Directions for this task:
Each entry should be set down again verbatim, with the images omitted.

Dataset entries:
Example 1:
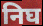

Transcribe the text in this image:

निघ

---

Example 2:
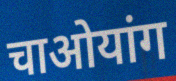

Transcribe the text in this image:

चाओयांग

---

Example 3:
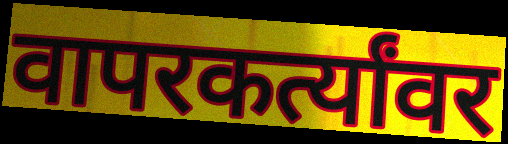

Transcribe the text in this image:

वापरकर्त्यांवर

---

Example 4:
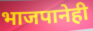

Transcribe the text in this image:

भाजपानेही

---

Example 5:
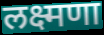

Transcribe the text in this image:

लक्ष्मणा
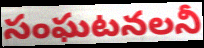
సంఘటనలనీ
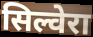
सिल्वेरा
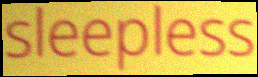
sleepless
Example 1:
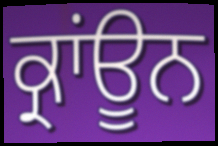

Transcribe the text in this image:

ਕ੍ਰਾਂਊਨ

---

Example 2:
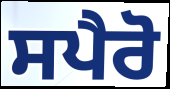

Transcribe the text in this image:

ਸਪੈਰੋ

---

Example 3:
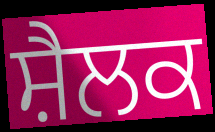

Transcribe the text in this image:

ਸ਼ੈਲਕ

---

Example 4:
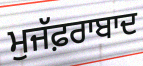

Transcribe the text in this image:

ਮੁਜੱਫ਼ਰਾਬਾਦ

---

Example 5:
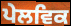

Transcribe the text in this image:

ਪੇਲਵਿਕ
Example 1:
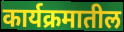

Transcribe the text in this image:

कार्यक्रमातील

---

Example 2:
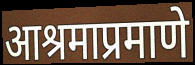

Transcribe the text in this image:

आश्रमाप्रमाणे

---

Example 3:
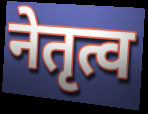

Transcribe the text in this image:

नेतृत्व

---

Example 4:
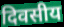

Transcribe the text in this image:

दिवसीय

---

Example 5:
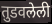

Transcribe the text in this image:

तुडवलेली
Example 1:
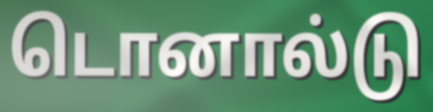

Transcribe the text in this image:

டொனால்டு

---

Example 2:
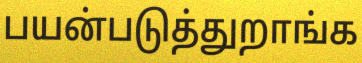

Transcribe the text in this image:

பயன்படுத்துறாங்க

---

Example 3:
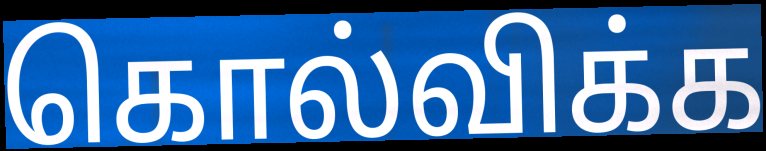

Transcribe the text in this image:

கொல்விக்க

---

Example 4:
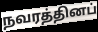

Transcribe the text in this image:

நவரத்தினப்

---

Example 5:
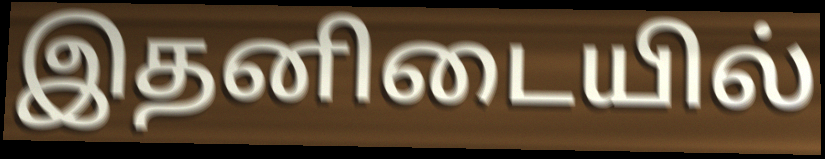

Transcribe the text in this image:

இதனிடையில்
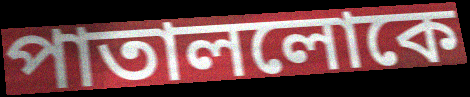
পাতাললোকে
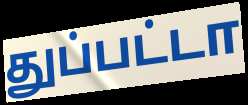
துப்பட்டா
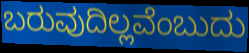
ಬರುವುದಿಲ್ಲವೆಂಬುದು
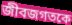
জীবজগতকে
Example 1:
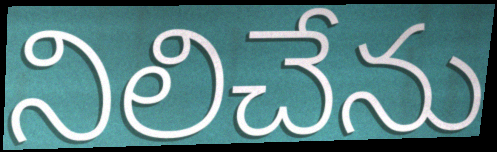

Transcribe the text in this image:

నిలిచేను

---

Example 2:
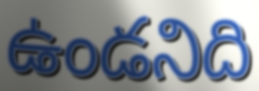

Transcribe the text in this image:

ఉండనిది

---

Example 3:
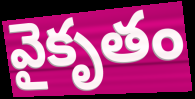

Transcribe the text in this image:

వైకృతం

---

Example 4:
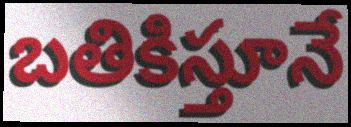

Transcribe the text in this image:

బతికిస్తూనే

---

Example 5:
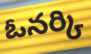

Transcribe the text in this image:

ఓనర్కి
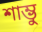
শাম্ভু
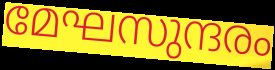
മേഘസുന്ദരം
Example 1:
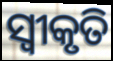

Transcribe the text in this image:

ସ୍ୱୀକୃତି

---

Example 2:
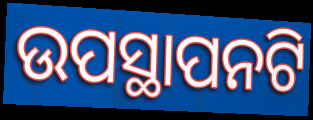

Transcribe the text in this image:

The completed task:
Example 1:

Transcribe the text in this image:

निघ

---

Example 2:

Transcribe the text in this image:

चाओयांग

---

Example 3:

Transcribe the text in this image:

वापरकर्त्यांवर

---

Example 4:

Transcribe the text in this image:

भाजपानेही

---

Example 5:

Transcribe the text in this image:

लक्ष्मणा
సంఘటనలనీ
सिल्वेरा
sleepless
Example 1:

Transcribe the text in this image:

ਕ੍ਰਾਂਊਨ

---

Example 2:

Transcribe the text in this image:

ਸਪੈਰੋ

---

Example 3:

Transcribe the text in this image:

ਸ਼ੈਲਕ

---

Example 4:

Transcribe the text in this image:

ਮੁਜੱਫ਼ਰਾਬਾਦ

---

Example 5:

Transcribe the text in this image:

ਪੇਲਵਿਕ
Example 1:

Transcribe the text in this image:

कार्यक्रमातील

---

Example 2:

Transcribe the text in this image:

आश्रमाप्रमाणे

---

Example 3:

Transcribe the text in this image:

नेतृत्व

---

Example 4:

Transcribe the text in this image:

दिवसीय

---

Example 5:

Transcribe the text in this image:

तुडवलेली
Example 1:

Transcribe the text in this image:

டொனால்டு

---

Example 2:

Transcribe the text in this image:

பயன்படுத்துறாங்க

---

Example 3:

Transcribe the text in this image:

கொல்விக்க

---

Example 4:

Transcribe the text in this image:

நவரத்தினப்

---

Example 5:

Transcribe the text in this image:

இதனிடையில்
পাতাললোকে
துப்பட்டா
ಬರುವುದಿಲ್ಲವೆಂಬುದು
জীবজগতকে
Example 1:

Transcribe the text in this image:

నిలిచేను

---

Example 2:

Transcribe the text in this image:

ఉండనిది

---

Example 3:

Transcribe the text in this image:

వైకృతం

---

Example 4:

Transcribe the text in this image:

బతికిస్తూనే

---

Example 5:

Transcribe the text in this image:

ఓనర్కి
শাম্ভু
മേഘസുന്ദരം
Example 1:

Transcribe the text in this image:

ସ୍ୱୀକୃତି

---

Example 2:

Transcribe the text in this image:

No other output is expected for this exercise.